NSCD celebrates 50 years of innovation and adaptability

The organization was founded to increase access to the outdoors for all Coloradans, ensuring that no one would ever feel limited.

Ali Longwell //March 16, 2020//

NSCD celebrates 50 years of innovation and adaptability

The organization was founded to increase access to the outdoors for all Coloradans, ensuring that no one would ever feel limited.

Ali Longwell //March 16, 2020//

A skier competes at NSCD's annual Wells Fargo Ski Cup at Winter Park Resort. 

Living in Colorado comes with many perks, just one of which is living an active life outdoors. But what if you were living with a diagnosis that limited your ability to recreate in the state? In 1970, the National Sports Center for the Disabled (NSCD) was founded to increase access to the outdoors for all Coloradans, ensuring that no one would ever feel limited. 

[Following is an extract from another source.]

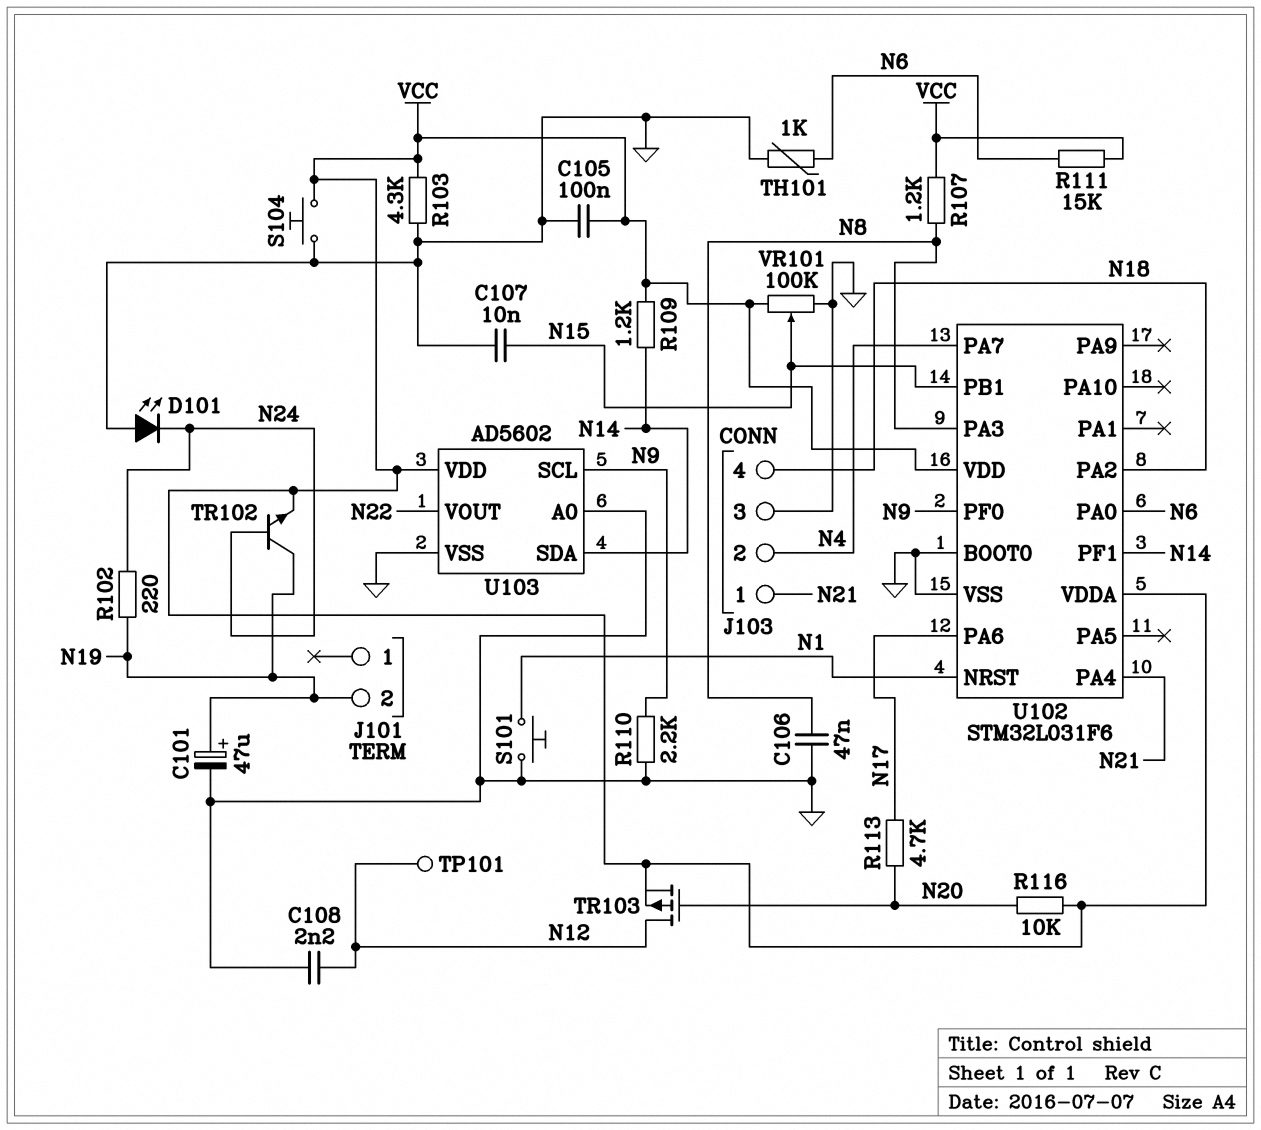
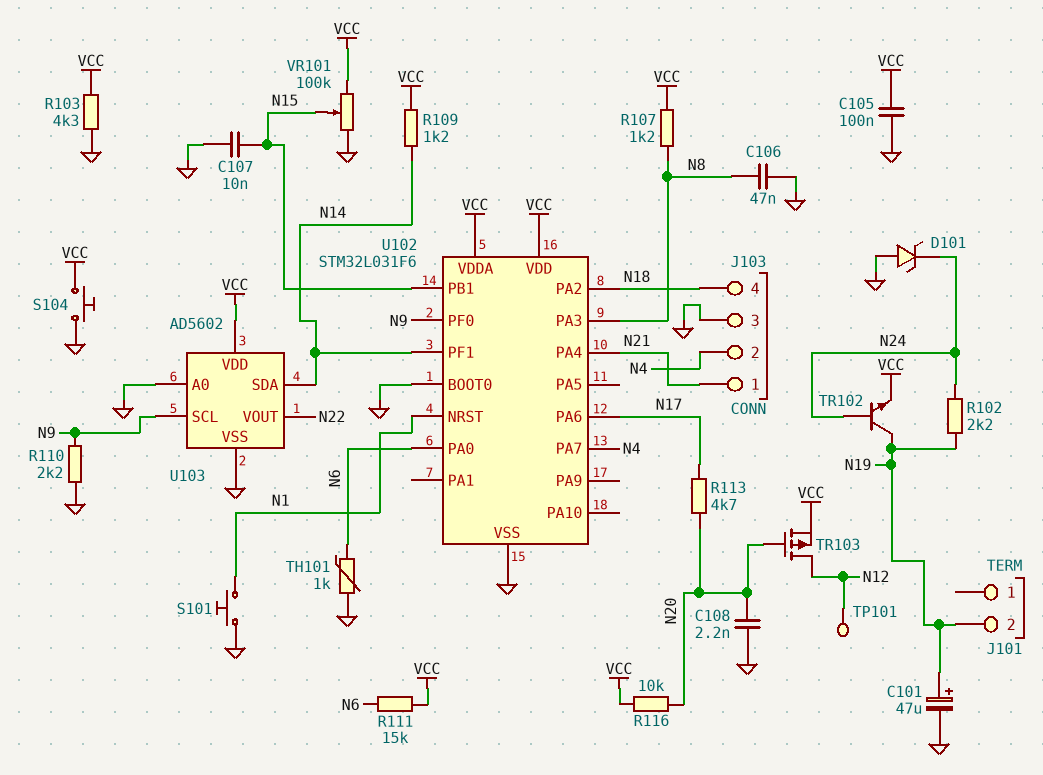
C108: 2.2nF (GND, N12) -> 2.2nF (GND, N20)
D101: LED (A GND, K N24) -> zener (A GND, K N24)
R102: 220 (N19, N24) -> 2.2k (N19, N24)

Adaptability and innovation has carried the NSCD through fifty years, enabling the organization to serve over 150,000 children and adults living with disabilities. Through the organization’s programming, it has helped these individuals get outdoors and participate in the sports and activities that draw people to the Rocky Mountains. 

Initially, the nonprofit was started when the Children’s Hospital contacted Winter Park Resort to see if the resort had any ski instructors who could take children with amputations skiing. Hal O’Leary, a ski instructor for Winter Park at the time, volunteered and began a journey of helping 23 amputees learn to ski. 

From there, the organization has grown and evolved without limitations. “Not only have we grown in the numbers that we serve, but also in the type of programming,” says Kim Easton, president and CEO of NSCD. “We’ve grown and evolved in this way because there is a need for this type of programming. The NSCD really transforms lives and not just individuals, but our communities by expanding our access, creating opportunities and possibilities for all people with disabilities.”

While the organization began with O’Leary and ski lessons, it now has over 1,231 active volunteers that assist in programming for Nordic skiing, white water rafting, horseback riding, camping, rock climbing, kayaking, paddle sports, shooting sports and more. And, when given the opportunity, NSCD will continue to add programs when the need arises. “We believe that limits aren’t shaped by an individual’s disability but just by simply not having an adaptation for them,” Easton says. 

This is nowhere more obvious than in the NSCD gear closet (pictured above). When O’Leary first started, he drilled holes in the tips of skis and tied them together to create ski gear that worked for the individuals he was serving. This type innovation has carried through — disability by disability, individual by individual, according to Easton — to create new ways for individuals to recreate. Now, for skiing alone, NSCD has monoski equipment, outriggers (ski poles with mini skis on the end), sit skis, ski bikes, ski sliders and much more. 

For many of the adaptive sports equipment, NSCD relies on its partners to help find unique solutions for the over 96 diagnoses and disabilities it serves (this number represents 2019 alone). This includes engineering programs at the Colorado School of Mines and the University of Denver who have helped develop just some of these solutions. 

This type of innovation, as well as the creation of the organization itself, coincided with the beginning of the Winter Paralympic Games, which started in 1976. “We were hand in hand with the beginning of these types of sports,” Easton says.  Now, NSCD athletes have represented 7 countries at 48 U.S. events, 36 National Team events and 54 international events, culminating in nearly 70 medals at those events.  

These athletes represent just one small portion of NSCD’s legacy, another being in its adaptive equipment, but its true legacy is in the sheer number of organizations around the country that were started or are now led by past NSCD athletes, volunteers and participants. 

“NSCD was really one of, if not the pioneer, in this industry of adaptive sports,” Easton says. Going forward, NSCD will “continue to push the limits anc create a space of hope so the people with the determination to pursue a sport have every access and opportunity to do it … [because] all limits are pushable.” 

If seems fitting that what got the nonprofit this far — adaptability and innovation — is exactly what will carry it through its next fifty years.